FRAGMENTO DEL DOCUMENTO:
La novela se desarrolla en una ciudad europea de aires decadentes, donde el protagonista busca a través de la “alquimia” de los olores revivir recuerdos y personas perdidas. El relato se construye con una prosa densa y lírica, evocando paisajes urbanos impregnados de melancolía y nostalgia. El hilo conductor es la búsqueda de una esencia perfecta, una «fragancia» capaz de encapsular la experiencia completa del amor y la ausencia.
El autor evita una historia lineal y prefiere sumergir al lector en una narrativa fragmentada, como olas de recuerdos que se evaporan y regresan, siempre permeadas por la presencia intangible de los perfumes. Los capítulos alternan entre el presente del protagonista y evocaciones de su infancia, de amores imposibles y de pérdidas que aún duelen, construyendo así una atmósfera envolvente y sensorial.

ACTIVIDADES:
[1] Enumera los adjetivos con que el fragmento sobre la novela califica la prosa y la atmósfera de la obra.
[2] Reproduce del fragmento sobre la novela el pasaje que empieza con las palabras que contienen "La novela se" y termina con "y la ausencia.".

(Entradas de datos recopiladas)
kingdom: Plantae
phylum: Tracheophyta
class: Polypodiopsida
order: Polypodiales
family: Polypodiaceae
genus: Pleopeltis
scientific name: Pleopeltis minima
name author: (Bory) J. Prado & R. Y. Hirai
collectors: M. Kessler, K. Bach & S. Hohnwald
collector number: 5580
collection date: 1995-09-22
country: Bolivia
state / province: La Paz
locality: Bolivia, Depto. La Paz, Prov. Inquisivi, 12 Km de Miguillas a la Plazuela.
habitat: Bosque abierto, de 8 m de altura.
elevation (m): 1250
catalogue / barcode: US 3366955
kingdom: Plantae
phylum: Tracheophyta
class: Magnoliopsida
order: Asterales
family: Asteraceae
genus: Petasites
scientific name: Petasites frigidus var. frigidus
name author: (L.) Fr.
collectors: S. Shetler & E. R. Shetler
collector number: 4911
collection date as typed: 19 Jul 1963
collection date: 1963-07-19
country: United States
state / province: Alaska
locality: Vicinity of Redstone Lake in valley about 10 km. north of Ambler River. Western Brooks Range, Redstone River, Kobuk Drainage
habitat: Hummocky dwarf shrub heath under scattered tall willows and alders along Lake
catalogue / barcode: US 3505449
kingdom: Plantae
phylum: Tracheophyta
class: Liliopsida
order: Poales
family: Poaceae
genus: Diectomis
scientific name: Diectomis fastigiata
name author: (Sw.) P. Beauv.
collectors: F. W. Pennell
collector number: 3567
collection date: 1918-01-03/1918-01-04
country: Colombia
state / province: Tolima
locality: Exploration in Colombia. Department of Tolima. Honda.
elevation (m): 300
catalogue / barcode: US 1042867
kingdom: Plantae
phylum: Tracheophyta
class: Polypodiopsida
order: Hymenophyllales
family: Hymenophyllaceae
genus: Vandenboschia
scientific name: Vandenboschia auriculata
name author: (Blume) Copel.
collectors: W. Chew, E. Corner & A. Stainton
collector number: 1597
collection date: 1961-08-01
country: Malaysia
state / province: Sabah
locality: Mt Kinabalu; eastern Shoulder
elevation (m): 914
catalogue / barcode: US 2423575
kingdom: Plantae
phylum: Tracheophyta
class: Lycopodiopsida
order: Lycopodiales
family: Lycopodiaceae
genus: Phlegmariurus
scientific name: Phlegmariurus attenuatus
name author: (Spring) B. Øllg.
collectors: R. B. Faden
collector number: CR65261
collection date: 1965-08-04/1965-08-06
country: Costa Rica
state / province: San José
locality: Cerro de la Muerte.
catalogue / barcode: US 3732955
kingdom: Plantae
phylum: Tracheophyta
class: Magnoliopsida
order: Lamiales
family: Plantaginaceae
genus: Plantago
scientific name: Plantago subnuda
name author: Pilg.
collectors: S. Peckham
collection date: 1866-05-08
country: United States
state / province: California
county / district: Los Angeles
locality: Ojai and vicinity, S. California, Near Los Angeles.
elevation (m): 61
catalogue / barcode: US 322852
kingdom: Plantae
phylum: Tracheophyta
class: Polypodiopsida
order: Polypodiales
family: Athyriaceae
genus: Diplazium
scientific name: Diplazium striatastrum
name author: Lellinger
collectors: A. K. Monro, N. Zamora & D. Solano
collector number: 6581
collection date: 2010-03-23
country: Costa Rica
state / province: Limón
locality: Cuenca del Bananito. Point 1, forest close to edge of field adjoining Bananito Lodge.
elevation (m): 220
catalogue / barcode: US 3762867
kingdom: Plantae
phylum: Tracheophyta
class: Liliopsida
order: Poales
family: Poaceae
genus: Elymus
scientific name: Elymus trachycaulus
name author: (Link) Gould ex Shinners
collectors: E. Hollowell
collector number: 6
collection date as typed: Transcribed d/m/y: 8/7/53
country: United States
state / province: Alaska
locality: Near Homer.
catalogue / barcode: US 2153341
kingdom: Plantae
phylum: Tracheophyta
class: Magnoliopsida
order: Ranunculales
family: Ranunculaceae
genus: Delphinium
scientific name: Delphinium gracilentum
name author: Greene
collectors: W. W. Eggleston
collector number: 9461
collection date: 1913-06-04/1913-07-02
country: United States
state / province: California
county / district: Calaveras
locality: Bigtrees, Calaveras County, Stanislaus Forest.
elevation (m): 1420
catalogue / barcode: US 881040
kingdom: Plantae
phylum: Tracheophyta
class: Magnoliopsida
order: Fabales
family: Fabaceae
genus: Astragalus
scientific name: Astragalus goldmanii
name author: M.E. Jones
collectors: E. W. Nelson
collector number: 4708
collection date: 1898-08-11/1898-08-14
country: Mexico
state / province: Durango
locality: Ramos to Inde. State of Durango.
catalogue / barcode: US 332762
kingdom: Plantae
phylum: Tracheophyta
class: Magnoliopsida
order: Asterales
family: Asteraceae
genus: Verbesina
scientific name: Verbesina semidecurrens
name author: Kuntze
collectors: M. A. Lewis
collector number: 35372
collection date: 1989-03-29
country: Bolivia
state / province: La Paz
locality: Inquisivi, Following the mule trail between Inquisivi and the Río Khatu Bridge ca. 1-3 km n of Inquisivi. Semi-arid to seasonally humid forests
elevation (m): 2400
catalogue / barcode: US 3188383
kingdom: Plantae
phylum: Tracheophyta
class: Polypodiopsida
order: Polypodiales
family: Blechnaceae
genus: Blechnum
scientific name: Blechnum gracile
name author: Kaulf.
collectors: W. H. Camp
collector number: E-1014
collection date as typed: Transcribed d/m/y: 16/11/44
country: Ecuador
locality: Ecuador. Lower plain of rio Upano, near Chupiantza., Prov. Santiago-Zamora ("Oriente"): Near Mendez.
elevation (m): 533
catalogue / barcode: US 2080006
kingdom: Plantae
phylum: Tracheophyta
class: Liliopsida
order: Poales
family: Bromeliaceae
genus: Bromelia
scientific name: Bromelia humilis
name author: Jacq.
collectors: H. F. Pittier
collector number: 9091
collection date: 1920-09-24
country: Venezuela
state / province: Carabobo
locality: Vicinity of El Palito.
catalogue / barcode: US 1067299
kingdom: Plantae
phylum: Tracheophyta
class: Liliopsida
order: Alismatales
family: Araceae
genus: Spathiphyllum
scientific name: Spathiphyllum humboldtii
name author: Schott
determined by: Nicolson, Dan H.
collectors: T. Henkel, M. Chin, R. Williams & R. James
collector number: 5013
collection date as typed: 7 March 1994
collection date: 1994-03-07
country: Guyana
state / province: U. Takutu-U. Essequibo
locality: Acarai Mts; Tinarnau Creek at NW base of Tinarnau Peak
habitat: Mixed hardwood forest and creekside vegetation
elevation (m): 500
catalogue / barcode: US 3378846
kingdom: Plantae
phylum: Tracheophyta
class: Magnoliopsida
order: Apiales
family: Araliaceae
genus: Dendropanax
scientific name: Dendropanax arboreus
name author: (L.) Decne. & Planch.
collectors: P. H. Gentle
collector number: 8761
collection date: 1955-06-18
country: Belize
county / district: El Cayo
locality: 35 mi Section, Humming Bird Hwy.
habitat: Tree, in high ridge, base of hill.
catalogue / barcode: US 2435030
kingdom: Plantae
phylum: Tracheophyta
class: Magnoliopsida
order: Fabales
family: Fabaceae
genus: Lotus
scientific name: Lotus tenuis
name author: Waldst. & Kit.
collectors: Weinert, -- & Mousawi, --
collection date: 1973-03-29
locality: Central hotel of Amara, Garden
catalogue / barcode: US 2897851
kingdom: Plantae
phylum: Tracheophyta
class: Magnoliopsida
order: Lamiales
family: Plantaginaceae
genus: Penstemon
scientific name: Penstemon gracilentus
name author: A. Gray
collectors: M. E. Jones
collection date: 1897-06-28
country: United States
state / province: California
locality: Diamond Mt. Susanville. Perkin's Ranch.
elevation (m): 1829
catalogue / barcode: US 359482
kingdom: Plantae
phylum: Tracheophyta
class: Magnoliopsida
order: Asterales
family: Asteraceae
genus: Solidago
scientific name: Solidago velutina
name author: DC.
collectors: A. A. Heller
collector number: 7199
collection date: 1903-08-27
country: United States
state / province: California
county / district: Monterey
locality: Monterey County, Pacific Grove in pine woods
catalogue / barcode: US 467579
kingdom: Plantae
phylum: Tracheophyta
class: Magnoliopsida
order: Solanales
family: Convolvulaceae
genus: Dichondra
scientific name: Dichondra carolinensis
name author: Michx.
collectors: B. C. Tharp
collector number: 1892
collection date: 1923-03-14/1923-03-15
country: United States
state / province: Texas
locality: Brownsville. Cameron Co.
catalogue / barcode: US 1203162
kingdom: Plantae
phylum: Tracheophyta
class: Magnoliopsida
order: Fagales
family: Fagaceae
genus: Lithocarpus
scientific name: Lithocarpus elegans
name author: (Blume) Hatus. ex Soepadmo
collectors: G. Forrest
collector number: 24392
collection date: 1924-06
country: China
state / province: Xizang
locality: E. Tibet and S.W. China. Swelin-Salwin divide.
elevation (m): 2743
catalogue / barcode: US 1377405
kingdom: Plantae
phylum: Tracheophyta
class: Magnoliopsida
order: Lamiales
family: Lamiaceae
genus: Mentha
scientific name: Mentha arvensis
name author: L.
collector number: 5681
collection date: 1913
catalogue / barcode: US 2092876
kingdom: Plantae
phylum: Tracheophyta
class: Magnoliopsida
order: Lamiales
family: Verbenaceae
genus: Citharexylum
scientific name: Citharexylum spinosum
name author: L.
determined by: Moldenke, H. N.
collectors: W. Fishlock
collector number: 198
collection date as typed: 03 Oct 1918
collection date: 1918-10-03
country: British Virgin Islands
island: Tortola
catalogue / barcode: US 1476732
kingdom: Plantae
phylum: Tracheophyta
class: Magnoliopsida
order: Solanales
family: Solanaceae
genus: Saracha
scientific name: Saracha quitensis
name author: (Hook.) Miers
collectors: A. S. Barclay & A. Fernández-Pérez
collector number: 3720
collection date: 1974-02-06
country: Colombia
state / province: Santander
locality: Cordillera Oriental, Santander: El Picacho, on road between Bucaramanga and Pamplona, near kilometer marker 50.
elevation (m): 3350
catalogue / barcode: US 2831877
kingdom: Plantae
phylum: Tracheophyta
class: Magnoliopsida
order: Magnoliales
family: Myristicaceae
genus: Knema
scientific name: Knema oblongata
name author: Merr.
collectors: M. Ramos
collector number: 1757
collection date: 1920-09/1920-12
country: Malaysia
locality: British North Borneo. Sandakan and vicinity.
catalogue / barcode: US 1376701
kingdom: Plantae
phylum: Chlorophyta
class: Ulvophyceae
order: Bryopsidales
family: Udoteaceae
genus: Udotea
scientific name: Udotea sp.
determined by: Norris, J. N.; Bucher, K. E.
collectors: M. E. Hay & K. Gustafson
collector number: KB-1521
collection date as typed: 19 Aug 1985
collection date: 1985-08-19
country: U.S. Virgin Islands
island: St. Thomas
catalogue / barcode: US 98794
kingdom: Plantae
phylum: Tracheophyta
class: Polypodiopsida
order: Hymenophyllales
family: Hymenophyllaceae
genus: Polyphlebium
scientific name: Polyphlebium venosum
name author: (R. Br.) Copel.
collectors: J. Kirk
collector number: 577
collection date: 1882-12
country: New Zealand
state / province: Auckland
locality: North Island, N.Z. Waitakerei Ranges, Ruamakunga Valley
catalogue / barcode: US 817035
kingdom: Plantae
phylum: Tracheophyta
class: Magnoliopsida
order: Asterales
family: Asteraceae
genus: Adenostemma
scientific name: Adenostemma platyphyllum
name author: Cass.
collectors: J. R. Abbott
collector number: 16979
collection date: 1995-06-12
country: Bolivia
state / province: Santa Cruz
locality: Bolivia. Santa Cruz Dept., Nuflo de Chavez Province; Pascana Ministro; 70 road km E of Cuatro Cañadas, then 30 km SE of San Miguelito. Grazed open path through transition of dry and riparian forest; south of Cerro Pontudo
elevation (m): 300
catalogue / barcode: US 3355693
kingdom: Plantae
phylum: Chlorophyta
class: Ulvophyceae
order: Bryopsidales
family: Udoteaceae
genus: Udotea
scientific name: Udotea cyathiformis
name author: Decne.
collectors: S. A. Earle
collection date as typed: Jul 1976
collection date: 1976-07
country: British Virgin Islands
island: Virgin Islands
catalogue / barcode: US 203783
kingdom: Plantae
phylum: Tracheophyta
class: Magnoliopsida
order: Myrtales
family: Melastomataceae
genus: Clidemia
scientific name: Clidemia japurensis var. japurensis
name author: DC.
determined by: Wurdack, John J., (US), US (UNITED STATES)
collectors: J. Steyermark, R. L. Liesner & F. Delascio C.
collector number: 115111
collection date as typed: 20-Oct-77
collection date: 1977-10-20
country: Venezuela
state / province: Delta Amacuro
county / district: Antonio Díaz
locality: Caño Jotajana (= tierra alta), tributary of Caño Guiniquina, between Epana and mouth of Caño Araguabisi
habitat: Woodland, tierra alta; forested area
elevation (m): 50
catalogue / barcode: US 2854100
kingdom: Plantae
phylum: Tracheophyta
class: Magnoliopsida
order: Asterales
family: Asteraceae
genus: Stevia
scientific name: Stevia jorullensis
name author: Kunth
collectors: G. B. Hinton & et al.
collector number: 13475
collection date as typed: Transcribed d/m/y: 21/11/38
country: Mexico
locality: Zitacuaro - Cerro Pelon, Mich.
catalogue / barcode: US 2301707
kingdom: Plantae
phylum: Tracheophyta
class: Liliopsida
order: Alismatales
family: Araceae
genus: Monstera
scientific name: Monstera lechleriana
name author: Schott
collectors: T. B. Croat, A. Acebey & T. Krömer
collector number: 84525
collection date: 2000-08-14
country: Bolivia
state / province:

SOLUCIONES:
[1] Prosa: densa, lírica. Atmósfera: envolvente, sensorial.

[2]
La novela se desarrolla en una ciudad europea de aires decadentes, donde el protagonista busca a través de la “alquimia” de los olores revivir recuerdos y personas perdidas. El relato se construye con una prosa densa y lírica, evocando paisajes urbanos impregnados de melancolía y nostalgia. El hilo conductor es la búsqueda de una esencia perfecta, una «fragancia» capaz de encapsular la experiencia completa del amor y la ausencia.